* _Aim_: Extract every line from each of the items below and reproduce it word for word, without any change.

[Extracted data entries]

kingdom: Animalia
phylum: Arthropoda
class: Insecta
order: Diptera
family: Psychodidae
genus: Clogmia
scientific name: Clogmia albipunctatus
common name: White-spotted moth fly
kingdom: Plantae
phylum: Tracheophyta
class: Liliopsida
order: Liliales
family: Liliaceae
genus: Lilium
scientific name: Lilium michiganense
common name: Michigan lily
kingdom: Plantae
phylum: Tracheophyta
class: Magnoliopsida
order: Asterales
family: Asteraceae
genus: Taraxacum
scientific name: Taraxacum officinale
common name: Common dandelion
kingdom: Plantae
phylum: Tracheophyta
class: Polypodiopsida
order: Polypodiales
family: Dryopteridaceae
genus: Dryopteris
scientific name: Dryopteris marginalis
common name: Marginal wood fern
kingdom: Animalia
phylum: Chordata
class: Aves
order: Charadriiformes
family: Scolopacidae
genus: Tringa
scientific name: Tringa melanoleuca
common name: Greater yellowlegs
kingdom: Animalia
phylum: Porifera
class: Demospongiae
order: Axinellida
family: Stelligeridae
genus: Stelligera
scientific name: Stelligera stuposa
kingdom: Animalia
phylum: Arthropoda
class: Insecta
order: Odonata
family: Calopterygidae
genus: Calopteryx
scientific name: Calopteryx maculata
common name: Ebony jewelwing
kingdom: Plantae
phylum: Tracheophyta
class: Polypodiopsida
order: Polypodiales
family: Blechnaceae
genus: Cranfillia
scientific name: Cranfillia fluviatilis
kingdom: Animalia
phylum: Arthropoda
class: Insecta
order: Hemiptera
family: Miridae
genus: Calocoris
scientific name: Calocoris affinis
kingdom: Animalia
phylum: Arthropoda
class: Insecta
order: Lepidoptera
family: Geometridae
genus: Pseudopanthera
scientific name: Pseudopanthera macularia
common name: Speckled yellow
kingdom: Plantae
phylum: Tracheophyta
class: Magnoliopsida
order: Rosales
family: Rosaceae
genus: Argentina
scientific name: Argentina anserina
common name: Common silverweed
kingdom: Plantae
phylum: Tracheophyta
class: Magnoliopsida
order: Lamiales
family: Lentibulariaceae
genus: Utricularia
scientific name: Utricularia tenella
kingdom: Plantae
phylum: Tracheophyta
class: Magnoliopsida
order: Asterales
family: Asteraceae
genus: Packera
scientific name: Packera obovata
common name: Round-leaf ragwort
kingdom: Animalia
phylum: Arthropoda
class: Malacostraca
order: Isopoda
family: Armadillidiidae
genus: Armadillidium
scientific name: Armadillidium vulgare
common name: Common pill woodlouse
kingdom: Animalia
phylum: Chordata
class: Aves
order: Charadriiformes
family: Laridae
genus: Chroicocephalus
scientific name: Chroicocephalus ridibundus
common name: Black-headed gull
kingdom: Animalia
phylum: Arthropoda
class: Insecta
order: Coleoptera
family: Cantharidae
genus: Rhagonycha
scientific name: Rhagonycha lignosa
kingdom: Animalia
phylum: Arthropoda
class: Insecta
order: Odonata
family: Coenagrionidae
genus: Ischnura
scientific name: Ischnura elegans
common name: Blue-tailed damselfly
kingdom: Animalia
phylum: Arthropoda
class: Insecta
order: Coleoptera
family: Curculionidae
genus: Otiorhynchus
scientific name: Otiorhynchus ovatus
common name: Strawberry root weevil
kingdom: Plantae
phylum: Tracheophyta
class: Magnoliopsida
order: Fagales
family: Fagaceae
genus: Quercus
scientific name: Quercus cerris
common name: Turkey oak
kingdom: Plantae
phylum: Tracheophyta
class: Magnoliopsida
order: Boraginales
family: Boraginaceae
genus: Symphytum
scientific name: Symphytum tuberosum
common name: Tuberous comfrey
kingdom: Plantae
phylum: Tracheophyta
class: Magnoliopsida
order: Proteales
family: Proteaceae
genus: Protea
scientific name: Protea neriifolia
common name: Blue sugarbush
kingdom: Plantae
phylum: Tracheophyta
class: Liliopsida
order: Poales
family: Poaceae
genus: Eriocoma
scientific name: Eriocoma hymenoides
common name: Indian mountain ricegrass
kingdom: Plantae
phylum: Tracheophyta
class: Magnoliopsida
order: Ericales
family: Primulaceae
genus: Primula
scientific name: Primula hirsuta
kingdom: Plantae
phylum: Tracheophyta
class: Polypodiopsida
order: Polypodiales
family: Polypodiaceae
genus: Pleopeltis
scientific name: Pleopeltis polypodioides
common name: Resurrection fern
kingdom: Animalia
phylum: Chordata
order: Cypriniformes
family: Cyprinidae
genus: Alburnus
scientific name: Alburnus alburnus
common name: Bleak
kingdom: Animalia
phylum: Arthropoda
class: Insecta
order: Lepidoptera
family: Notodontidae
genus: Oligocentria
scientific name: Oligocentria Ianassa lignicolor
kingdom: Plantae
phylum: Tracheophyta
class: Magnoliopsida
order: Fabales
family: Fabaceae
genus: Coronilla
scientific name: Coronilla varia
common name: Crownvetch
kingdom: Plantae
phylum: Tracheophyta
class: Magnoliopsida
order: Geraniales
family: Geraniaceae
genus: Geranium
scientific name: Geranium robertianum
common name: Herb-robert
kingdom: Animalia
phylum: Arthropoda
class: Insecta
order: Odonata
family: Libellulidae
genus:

* _Response to the exercise_:
kingdom: Animalia
phylum: Arthropoda
class: Insecta
order: Diptera
family: Psychodidae
genus: Clogmia
scientific name: Clogmia albipunctatus
common name: White-spotted moth fly
kingdom: Plantae
phylum: Tracheophyta
class: Liliopsida
order: Liliales
family: Liliaceae
genus: Lilium
scientific name: Lilium michiganense
common name: Michigan lily
kingdom: Plantae
phylum: Tracheophyta
class: Magnoliopsida
order: Asterales
family: Asteraceae
genus: Taraxacum
scientific name: Taraxacum officinale
common name: Common dandelion
kingdom: Plantae
phylum: Tracheophyta
class: Polypodiopsida
order: Polypodiales
family: Dryopteridaceae
genus: Dryopteris
scientific name: Dryopteris marginalis
common name: Marginal wood fern
kingdom: Animalia
phylum: Chordata
class: Aves
order: Charadriiformes
family: Scolopacidae
genus: Tringa
scientific name: Tringa melanoleuca
common name: Greater yellowlegs
kingdom: Animalia
phylum: Porifera
class: Demospongiae
order: Axinellida
family: Stelligeridae
genus: Stelligera
scientific name: Stelligera stuposa
kingdom: Animalia
phylum: Arthropoda
class: Insecta
order: Odonata
family: Calopterygidae
genus: Calopteryx
scientific name: Calopteryx maculata
common name: Ebony jewelwing
kingdom: Plantae
phylum: Tracheophyta
class: Polypodiopsida
order: Polypodiales
family: Blechnaceae
genus: Cranfillia
scientific name: Cranfillia fluviatilis
kingdom: Animalia
phylum: Arthropoda
class: Insecta
order: Hemiptera
family: Miridae
genus: Calocoris
scientific name: Calocoris affinis
kingdom: Animalia
phylum: Arthropoda
class: Insecta
order: Lepidoptera
family: Geometridae
genus: Pseudopanthera
scientific name: Pseudopanthera macularia
common name: Speckled yellow
kingdom: Plantae
phylum: Tracheophyta
class: Magnoliopsida
order: Rosales
family: Rosaceae
genus: Argentina
scientific name: Argentina anserina
common name: Common silverweed
kingdom: Plantae
phylum: Tracheophyta
class: Magnoliopsida
order: Lamiales
family: Lentibulariaceae
genus: Utricularia
scientific name: Utricularia tenella
kingdom: Plantae
phylum: Tracheophyta
class: Magnoliopsida
order: Asterales
family: Asteraceae
genus: Packera
scientific name: Packera obovata
common name: Round-leaf ragwort
kingdom: Animalia
phylum: Arthropoda
class: Malacostraca
order: Isopoda
family: Armadillidiidae
genus: Armadillidium
scientific name: Armadillidium vulgare
common name: Common pill woodlouse
kingdom: Animalia
phylum: Chordata
class: Aves
order: Charadriiformes
family: Laridae
genus: Chroicocephalus
scientific name: Chroicocephalus ridibundus
common name: Black-headed gull
kingdom: Animalia
phylum: Arthropoda
class: Insecta
order: Coleoptera
family: Cantharidae
genus: Rhagonycha
scientific name: Rhagonycha lignosa
kingdom: Animalia
phylum: Arthropoda
class: Insecta
order: Odonata
family: Coenagrionidae
genus: Ischnura
scientific name: Ischnura elegans
common name: Blue-tailed damselfly
kingdom: Animalia
phylum: Arthropoda
class: Insecta
order: Coleoptera
family: Curculionidae
genus: Otiorhynchus
scientific name: Otiorhynchus ovatus
common name: Strawberry root weevil
kingdom: Plantae
phylum: Tracheophyta
class: Magnoliopsida
order: Fagales
family: Fagaceae
genus: Quercus
scientific name: Quercus cerris
common name: Turkey oak
kingdom: Plantae
phylum: Tracheophyta
class: Magnoliopsida
order: Boraginales
family: Boraginaceae
genus: Symphytum
scientific name: Symphytum tuberosum
common name: Tuberous comfrey
kingdom: Plantae
phylum: Tracheophyta
class: Magnoliopsida
order: Proteales
family: Proteaceae
genus: Protea
scientific name: Protea neriifolia
common name: Blue sugarbush
kingdom: Plantae
phylum: Tracheophyta
class: Liliopsida
order: Poales
family: Poaceae
genus: Eriocoma
scientific name: Eriocoma hymenoides
common name: Indian mountain ricegrass
kingdom: Plantae
phylum: Tracheophyta
class: Magnoliopsida
order: Ericales
family: Primulaceae
genus: Primula
scientific name: Primula hirsuta
kingdom: Plantae
phylum: Tracheophyta
class: Polypodiopsida
order: Polypodiales
family: Polypodiaceae
genus: Pleopeltis
scientific name: Pleopeltis polypodioides
common name: Resurrection fern
kingdom: Animalia
phylum: Chordata
order: Cypriniformes
family: Cyprinidae
genus: Alburnus
scientific name: Alburnus alburnus
common name: Bleak
kingdom: Animalia
phylum: Arthropoda
class: Insecta
order: Lepidoptera
family: Notodontidae
genus: Oligocentria
scientific name: Oligocentria Ianassa lignicolor
kingdom: Plantae
phylum: Tracheophyta
class: Magnoliopsida
order: Fabales
family: Fabaceae
genus: Coronilla
scientific name: Coronilla varia
common name: Crownvetch
kingdom: Plantae
phylum: Tracheophyta
class: Magnoliopsida
order: Geraniales
family: Geraniaceae
genus: Geranium
scientific name: Geranium robertianum
common name: Herb-robert
kingdom: Animalia
phylum: Arthropoda
class: Insecta
order: Odonata
family: Libellulidae
genus:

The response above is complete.